-- MATERIAL SUPPLIED follows --

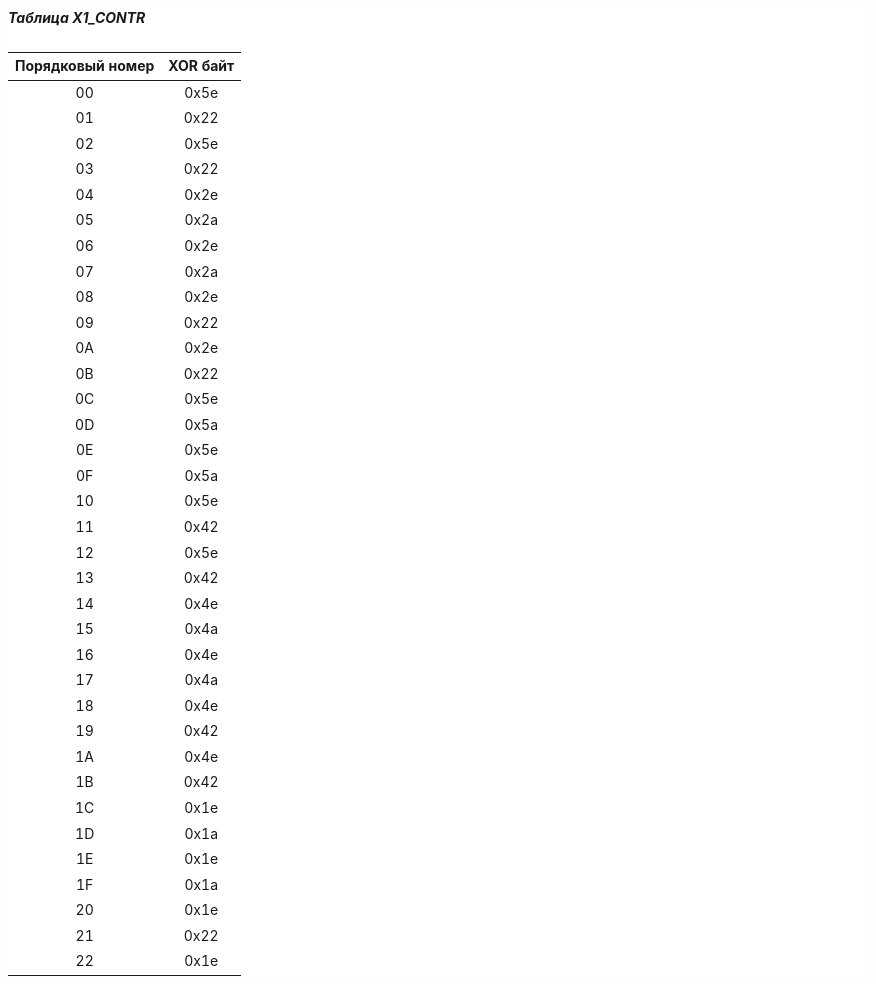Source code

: 

##### Таблица X1_CONTR
| Порядковый номер | XOR байт|
|:----:|:----:|
| 00 | 0x5e |
| 01 | 0x22 |
| 02 | 0x5e |
| 03 | 0x22 |
| 04 | 0x2e |
| 05 | 0x2a |
| 06 | 0x2e |
| 07 | 0x2a |
| 08 | 0x2e |
| 09 | 0x22 |
| 0A | 0x2e |
| 0B | 0x22 |
| 0C | 0x5e |
| 0D | 0x5a |
| 0E | 0x5e |
| 0F | 0x5a |
| 10 | 0x5e |
| 11 | 0x42 |
| 12 | 0x5e |
| 13 | 0x42 |
| 14 | 0x4e |
| 15 | 0x4a |
| 16 | 0x4e |
| 17 | 0x4a |
| 18 | 0x4e |
| 19 | 0x42 |
| 1A | 0x4e |
| 1B | 0x42 |
| 1C | 0x1e |
| 1D | 0x1a |
| 1E | 0x1e |
| 1F | 0x1a |
| 20 | 0x1e |
| 21 | 0x22 |
| 22 | 0x1e |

-- MATERIAL SUPPLIED concluded --

_TO DO_:
Repeat the listing above word for word and leave its images out.

_EXERCISE OUTPUT_:
Source code

: 

##### Таблица X1_CONTR
| Порядковый номер | XOR байт|
|:----:|:----:|
| 00 | 0x5e |
| 01 | 0x22 |
| 02 | 0x5e |
| 03 | 0x22 |
| 04 | 0x2e |
| 05 | 0x2a |
| 06 | 0x2e |
| 07 | 0x2a |
| 08 | 0x2e |
| 09 | 0x22 |
| 0A | 0x2e |
| 0B | 0x22 |
| 0C | 0x5e |
| 0D | 0x5a |
| 0E | 0x5e |
| 0F | 0x5a |
| 10 | 0x5e |
| 11 | 0x42 |
| 12 | 0x5e |
| 13 | 0x42 |
| 14 | 0x4e |
| 15 | 0x4a |
| 16 | 0x4e |
| 17 | 0x4a |
| 18 | 0x4e |
| 19 | 0x42 |
| 1A | 0x4e |
| 1B | 0x42 |
| 1C | 0x1e |
| 1D | 0x1a |
| 1E | 0x1e |
| 1F | 0x1a |
| 20 | 0x1e |
| 21 | 0x22 |
| 22 | 0x1e |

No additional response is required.